Tuesday, January 10, 2012

An introduction post!

Hello and welcome to my blog about running! I’m Allie and this is my first post.

 I will be doing 3 things in this blog post:
1. Introducing myself and giving a background on my running career.
2. Stating my goals for this blog.
3. Describing what topics within running will be included in my posts.

Here we go!

1.       About me and my running career.
I’m Allie and I’m 19 years old. I began running in middle school when I joined the track team. I ran the 400 meter dash and the 100 meter hurdles.

 In high school I ran the 400 meter dash, 100 meter hurdles, and the 800 meter dash. I liked running short distances but began to have interest in running 5k’s (3.1 miles) during my senior year of high school. I ran my first 5k in April 2010 and fell in love with distance running and road races. 

 Since my first 5k I have run many others as well as 10k’s (6.2 miles), 2 half marathons (13.1 miles), and I’m currently training for a full marathon (26.2 miles) in June 2012. 

2. My goals for this blog
My goal for this blog is to talk all about running. I have learned many lessons from past mistakes and I want to share my insights! I am always learning new things about this wonderful sport and I am excited to blog about what I learn. 
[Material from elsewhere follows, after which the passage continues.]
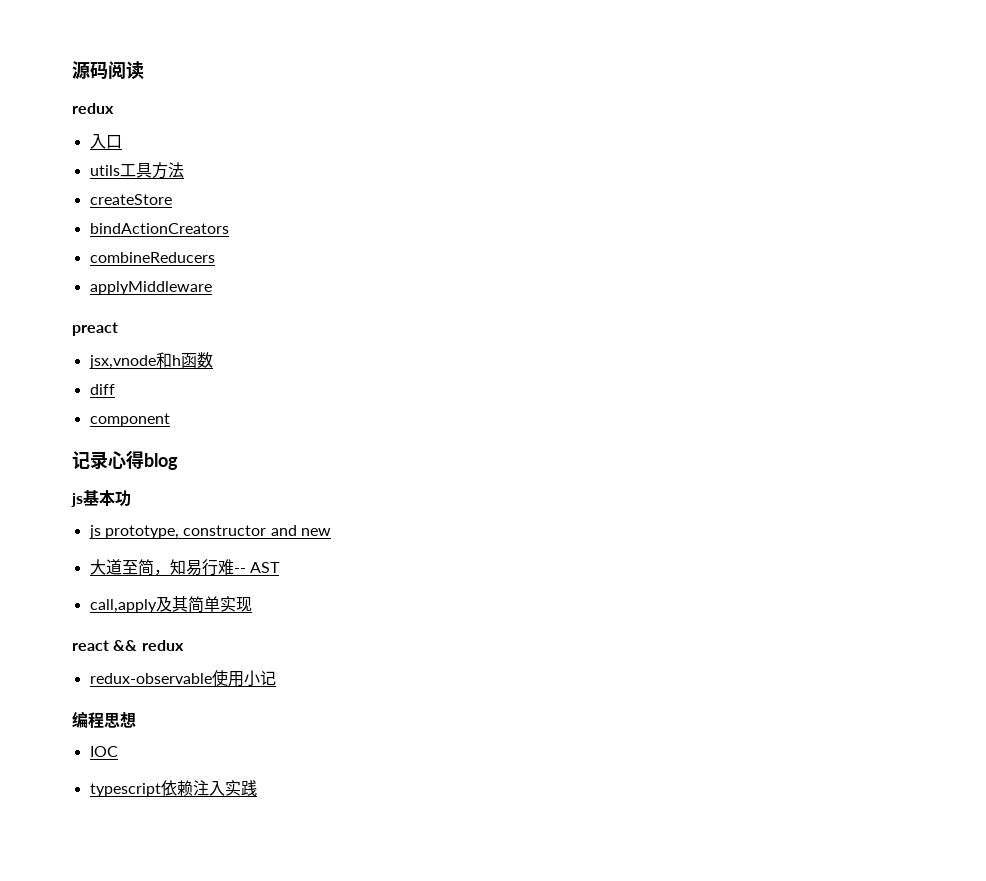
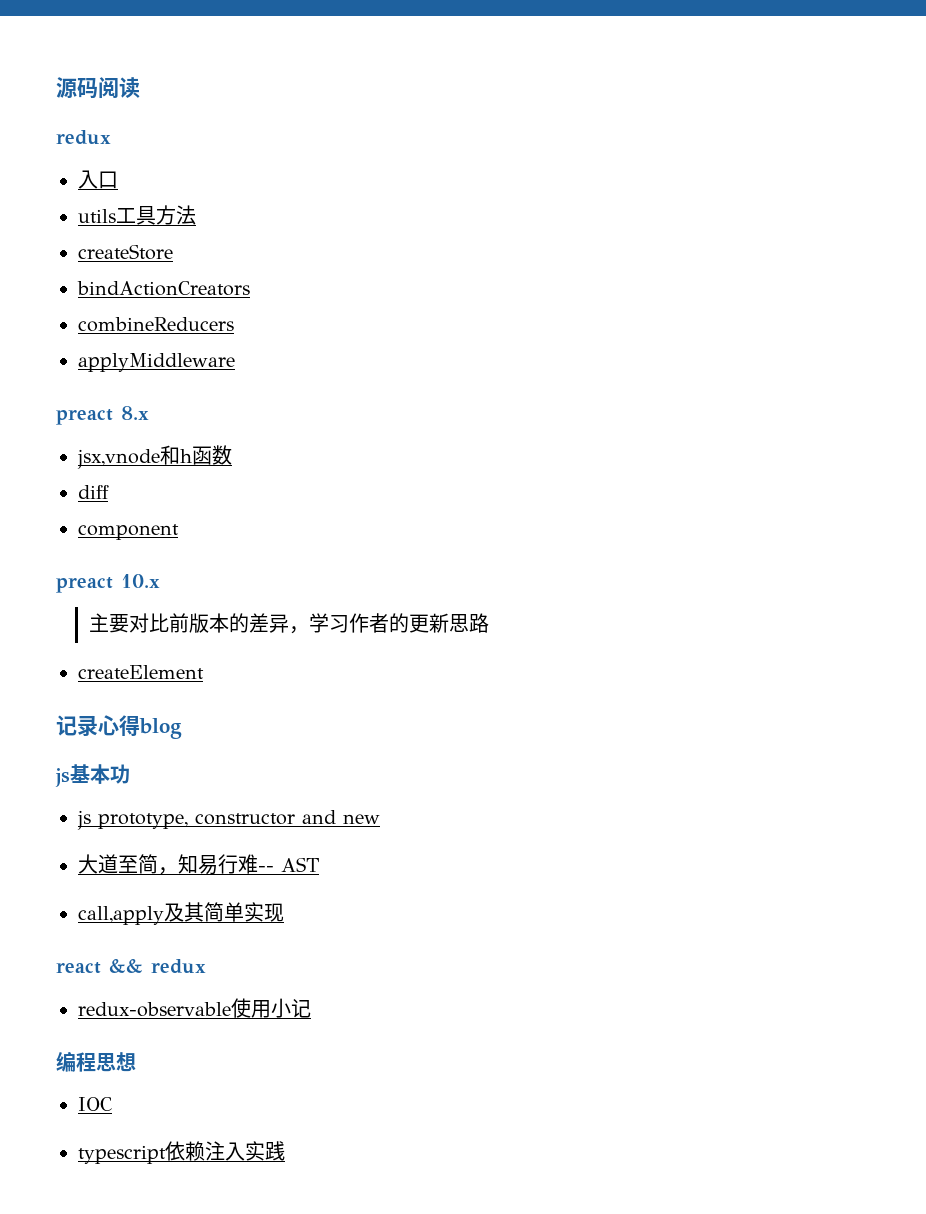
(118, 329) none -> [121,406,149,420] 8.x
(170, 420) none -> [56,574,160,593] [88,613,489,634] [78,665,204,679] // preact 10.x // 主要对比前版本的差异，学习作者的更新思路 // createElement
3. Topics I will be blogging about
I will be blogging about much more than just the sport of running. I have created a list of some of the topics that also deal with running that I will blog about: 
-Training plans
-Nutrition
-Various races
-Footwear
-Speed work
-Running workouts
-Treadmills
-Dealing with weather
-Running gear
-Cross training
-Injury prevention and treatment

*The above list is always able to change and is not limited by any means. If you have a question about running, I would be happy to do a post on it; just leave a comment, don't be shy!*

Now, I'll leave you with a quote.

The best part of a run? The birds chirping, the awesome air, and the fact that a lot of people are still sleeping. The worst? The first couple of steps. Just getting the creaks out.